* **Task statement**
Copy the data below with every "Patrick Hand" changed to "Comic Neue" and everything else left as is. Leave the pictures out.
## begin Records provided
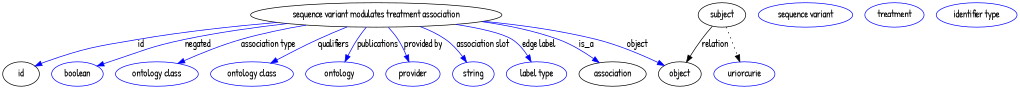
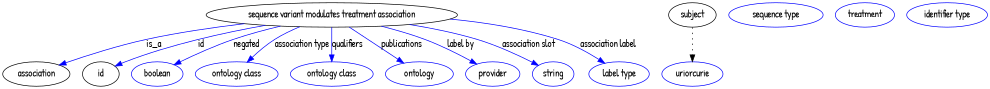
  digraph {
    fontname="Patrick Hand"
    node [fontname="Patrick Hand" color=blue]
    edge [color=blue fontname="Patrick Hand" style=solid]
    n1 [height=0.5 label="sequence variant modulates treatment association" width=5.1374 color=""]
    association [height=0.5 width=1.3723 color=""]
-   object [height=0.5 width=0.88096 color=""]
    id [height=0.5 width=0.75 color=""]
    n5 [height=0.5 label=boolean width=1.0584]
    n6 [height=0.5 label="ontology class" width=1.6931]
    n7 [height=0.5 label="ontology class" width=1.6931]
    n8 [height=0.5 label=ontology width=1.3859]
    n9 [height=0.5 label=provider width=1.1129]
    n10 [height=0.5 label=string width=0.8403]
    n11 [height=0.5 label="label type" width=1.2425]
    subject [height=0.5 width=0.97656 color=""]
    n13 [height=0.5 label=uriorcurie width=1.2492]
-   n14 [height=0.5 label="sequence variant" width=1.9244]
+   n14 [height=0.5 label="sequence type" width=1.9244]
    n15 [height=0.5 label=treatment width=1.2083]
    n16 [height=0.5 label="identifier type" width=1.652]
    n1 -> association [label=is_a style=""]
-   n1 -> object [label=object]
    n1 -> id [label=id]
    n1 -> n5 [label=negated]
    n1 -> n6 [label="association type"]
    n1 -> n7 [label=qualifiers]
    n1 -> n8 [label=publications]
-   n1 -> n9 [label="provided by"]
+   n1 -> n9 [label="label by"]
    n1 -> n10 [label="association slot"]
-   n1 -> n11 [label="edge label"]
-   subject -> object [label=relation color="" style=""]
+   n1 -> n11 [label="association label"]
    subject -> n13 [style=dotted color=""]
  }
## end Records provided
* **Finished exercise**
  digraph {
    fontname="Comic Neue"
    node [fontname="Comic Neue" color=blue]
    edge [color=blue fontname="Comic Neue" style=solid]
    n1 [height=0.5 label="sequence variant modulates treatment association" width=5.1374 color=""]
    association [height=0.5 width=1.3723 color=""]
-   object [height=0.5 width=0.88096 color=""]
    id [height=0.5 width=0.75 color=""]
    n5 [height=0.5 label=boolean width=1.0584]
    n6 [height=0.5 label="ontology class" width=1.6931]
    n7 [height=0.5 label="ontology class" width=1.6931]
    n8 [height=0.5 label=ontology width=1.3859]
    n9 [height=0.5 label=provider width=1.1129]
    n10 [height=0.5 label=string width=0.8403]
    n11 [height=0.5 label="label type" width=1.2425]
    subject [height=0.5 width=0.97656 color=""]
    n13 [height=0.5 label=uriorcurie width=1.2492]
-   n14 [height=0.5 label="sequence variant" width=1.9244]
+   n14 [height=0.5 label="sequence type" width=1.9244]
    n15 [height=0.5 label=treatment width=1.2083]
    n16 [height=0.5 label="identifier type" width=1.652]
    n1 -> association [label=is_a style=""]
-   n1 -> object [label=object]
    n1 -> id [label=id]
    n1 -> n5 [label=negated]
    n1 -> n6 [label="association type"]
    n1 -> n7 [label=qualifiers]
    n1 -> n8 [label=publications]
-   n1 -> n9 [label="provided by"]
+   n1 -> n9 [label="label by"]
    n1 -> n10 [label="association slot"]
-   n1 -> n11 [label="edge label"]
-   subject -> object [label=relation color="" style=""]
+   n1 -> n11 [label="association label"]
    subject -> n13 [style=dotted color=""]
  }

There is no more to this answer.